Fluid Cache, which brings solid state storage to the server bus, is an order of magnitude faster than solid state storage in the SAN, said Paul Clifford, president of Davenport Group, a St. Paul-based solution provider and longtime Dell channel partner.

"Solid state storage is changing everything," Clifford said. "By moving it to the server bus, you can build a pool of cache large enough to move data while keeping it in cache, mirror it in cache, and then flush it out when needed. Now applications are no longer waiting for data. And all this is offered in such a way that the solution won't bog down."

NEXT: New Compellent Storage Center 6.5

Dell is really the only vendor that can deliver a simple virtualized environment across eight servers, load them up with memory and cache, tie it to a Compellent storage array and move the data to where it needs to go, Clifford said.

"EMC will say, 'Look at our cache,'" he said. "But cache is traditionally used to speed the delivery of data, which means the server applications are still a bottleneck. Dell has built a cache network shared across several servers, and all eight servers can use it. So they all get the benefit of the cache, which is used to increase operating speed and not just to buffer storage."

Dell Fluid Cache for SAN can be deployed by just loading the software, which then automatically manages which data is written to cache, Payne said. It also ensures service availability by allowing the Express Cache PCIe devices to be replaced on-the-fly or added without system downtime for increased performance, he said.

Dell Fluid Cache for SAN is slated to be released in June starting at about $12,000 for a cluster license covering the minimum three required server nodes, with an expansion license for each additional server mode priced at about $4,500.

On the Dell Compellent storage side, Dell introduced Compellent Storage Center 6.5 array software, an upgraded operating system that brings block-level dedupe to the array, said Bob Fine, director of product marketing for Dell Storage.

- **Data segment**:
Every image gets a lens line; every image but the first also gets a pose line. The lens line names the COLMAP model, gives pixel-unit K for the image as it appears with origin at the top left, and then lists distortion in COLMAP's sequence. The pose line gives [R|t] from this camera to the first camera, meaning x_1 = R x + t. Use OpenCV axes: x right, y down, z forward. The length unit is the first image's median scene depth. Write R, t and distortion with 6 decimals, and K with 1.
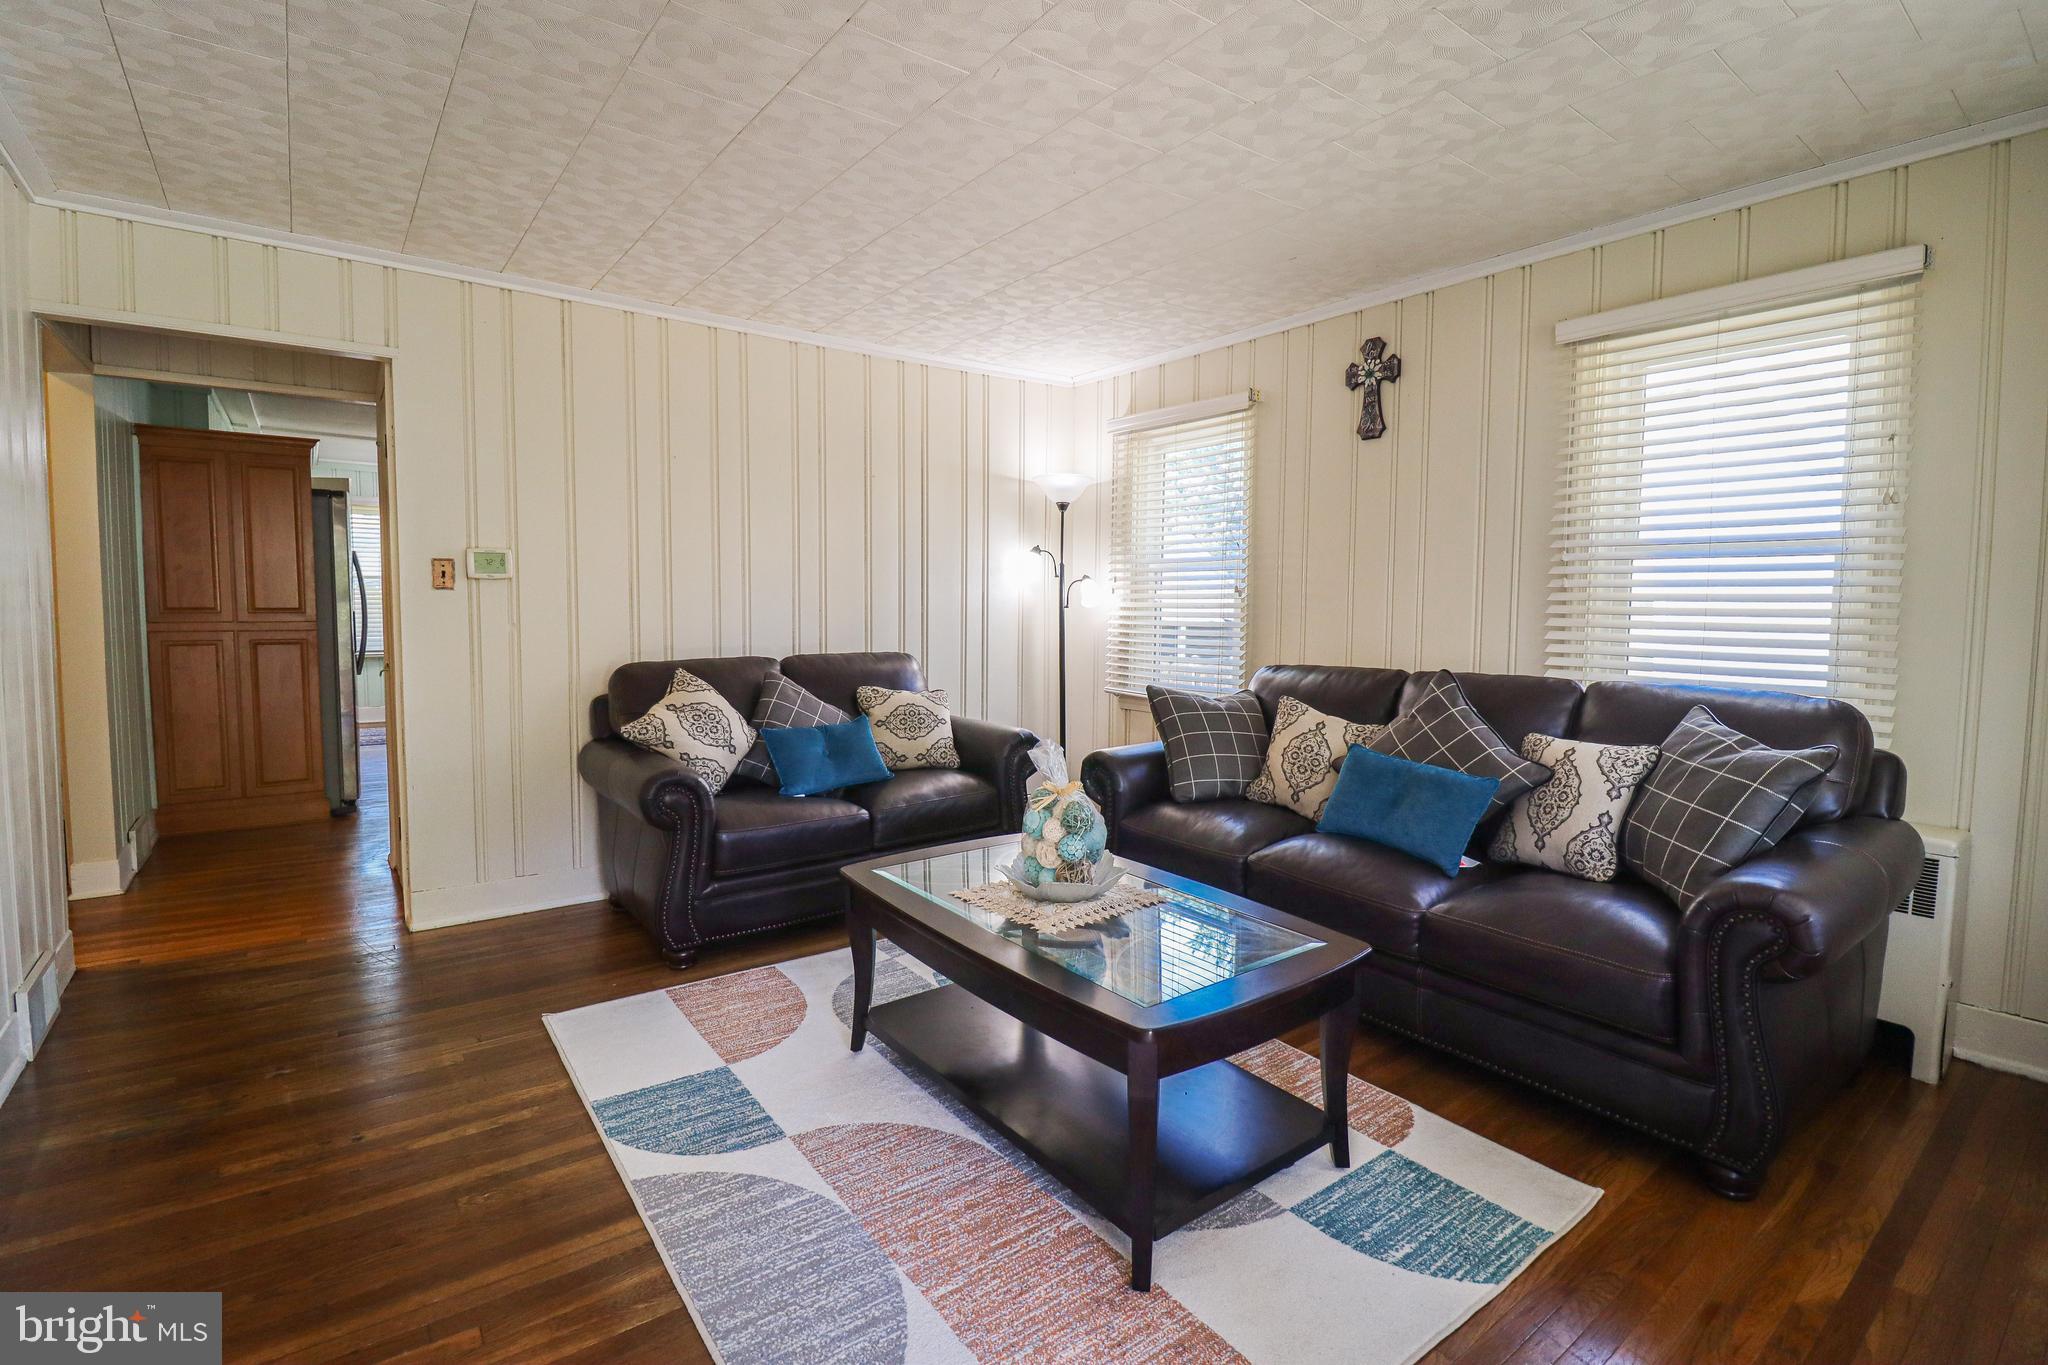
lens RADIAL K [[946.1, 0, 1054.2], [0, 946.1, 669.5], [0, 0, 1]] dist [0.000896, -0.013558]
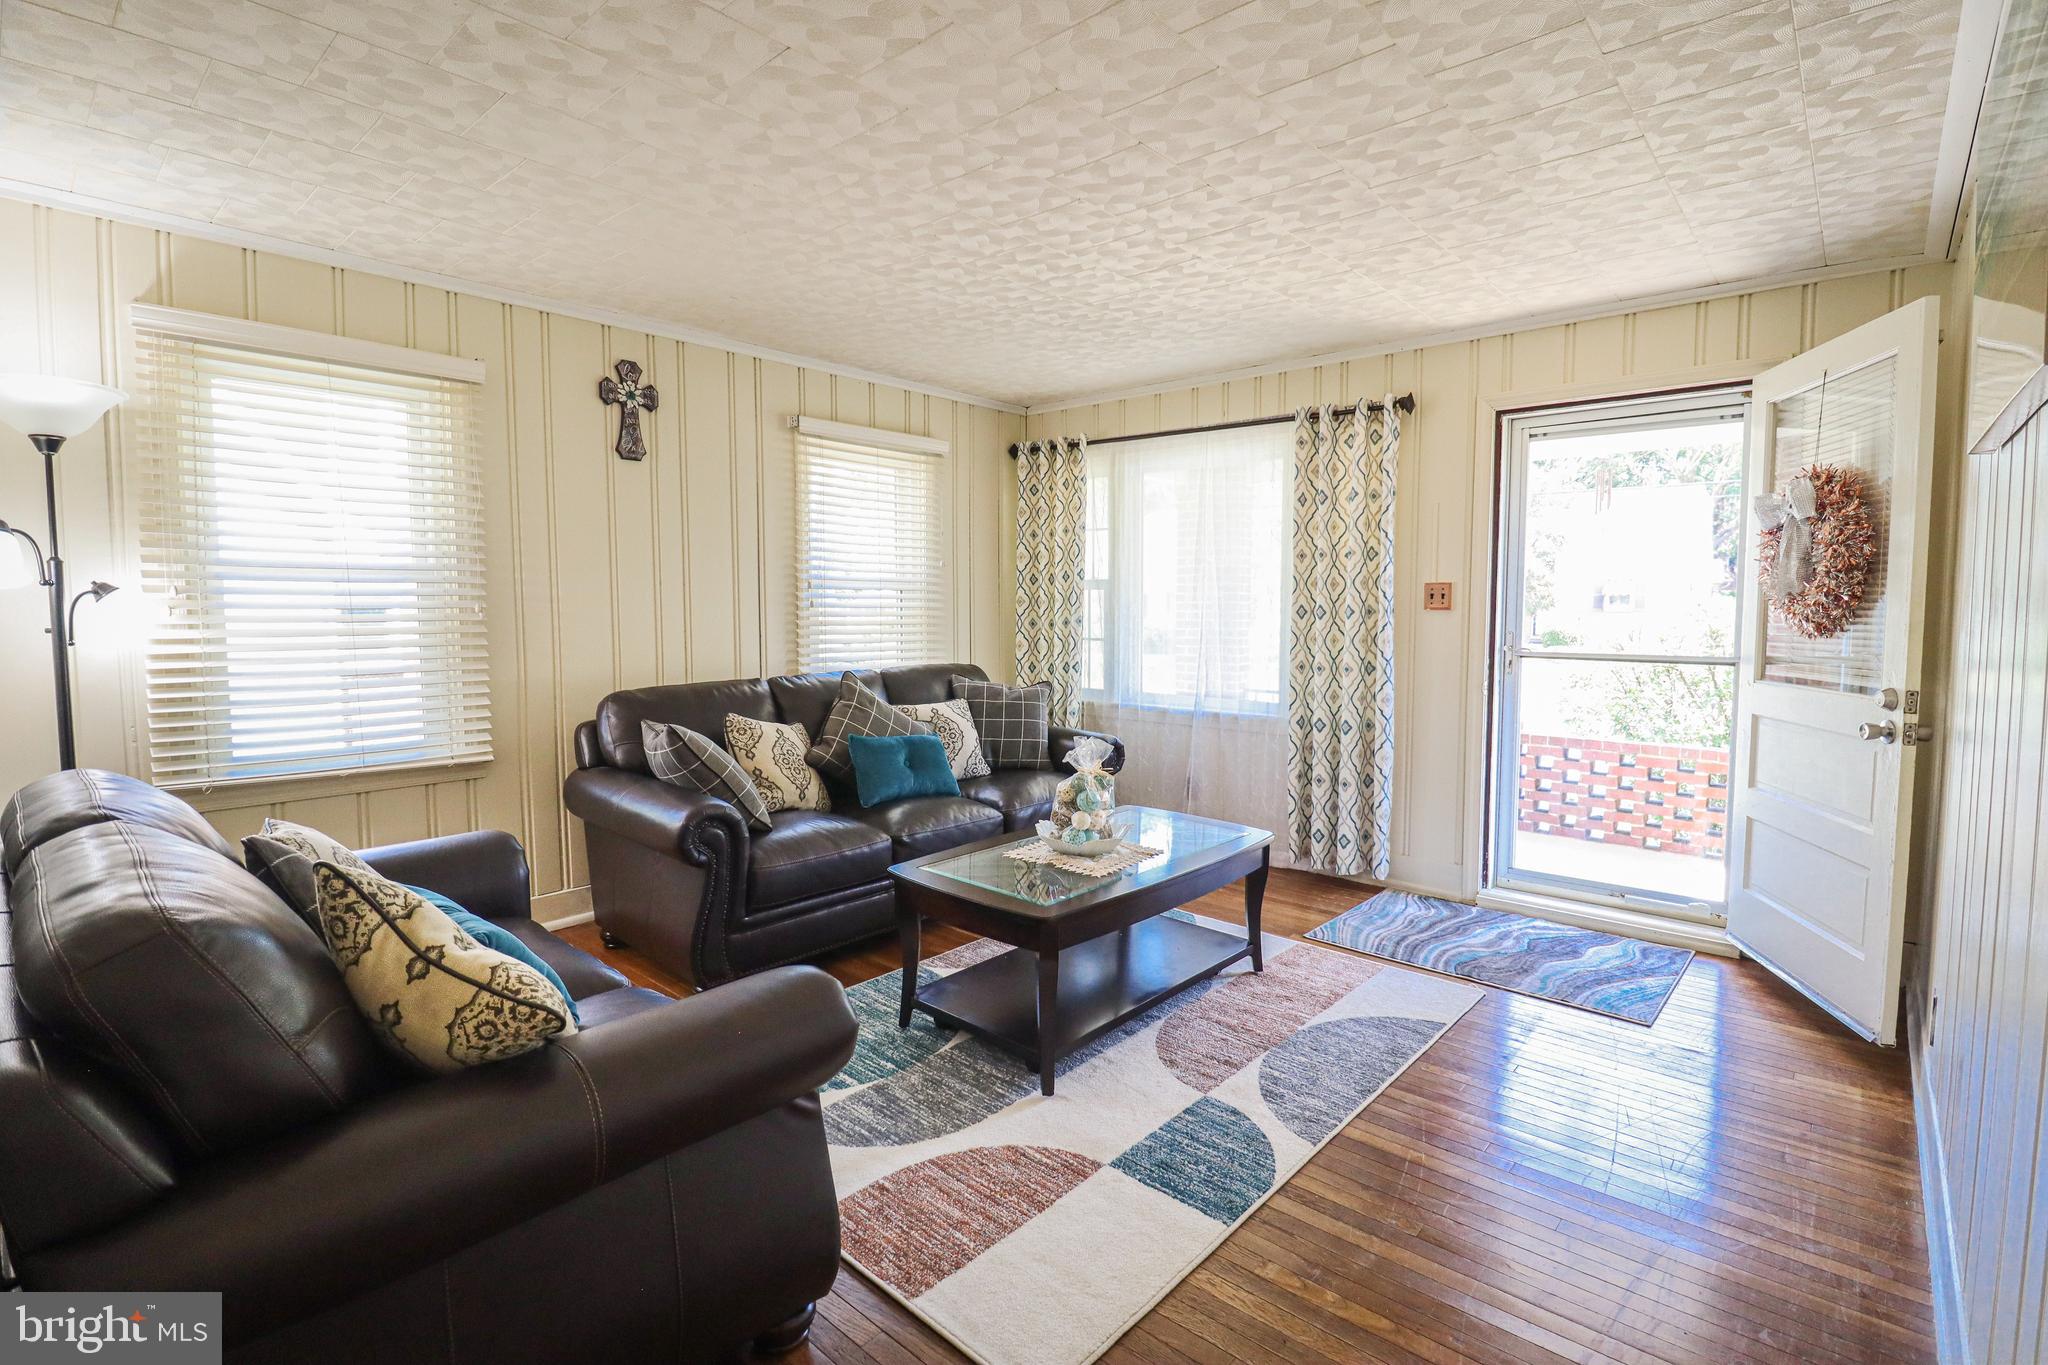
lens RADIAL K [[948.6, 0, 1048.7], [0, 948.6, 675.5], [0, 0, 1]] dist [0.002816, -0.013152]
pose [[-0.188768, -0.079913, 0.978765, -1.004171], [0.066617, 0.993346, 0.093952, -0.106421], [-0.979760, 0.082937, -0.182188, 1.010637]]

- **Work required**:
Transcribe the Dell Fluid Cache article from "Dell is really" to "go, Clifford said.".

- **Answer for this exercise**:
Dell is really the only vendor that can deliver a simple virtualized environment across eight servers, load them up with memory and cache, tie it to a Compellent storage array and move the data to where it needs to go, Clifford said.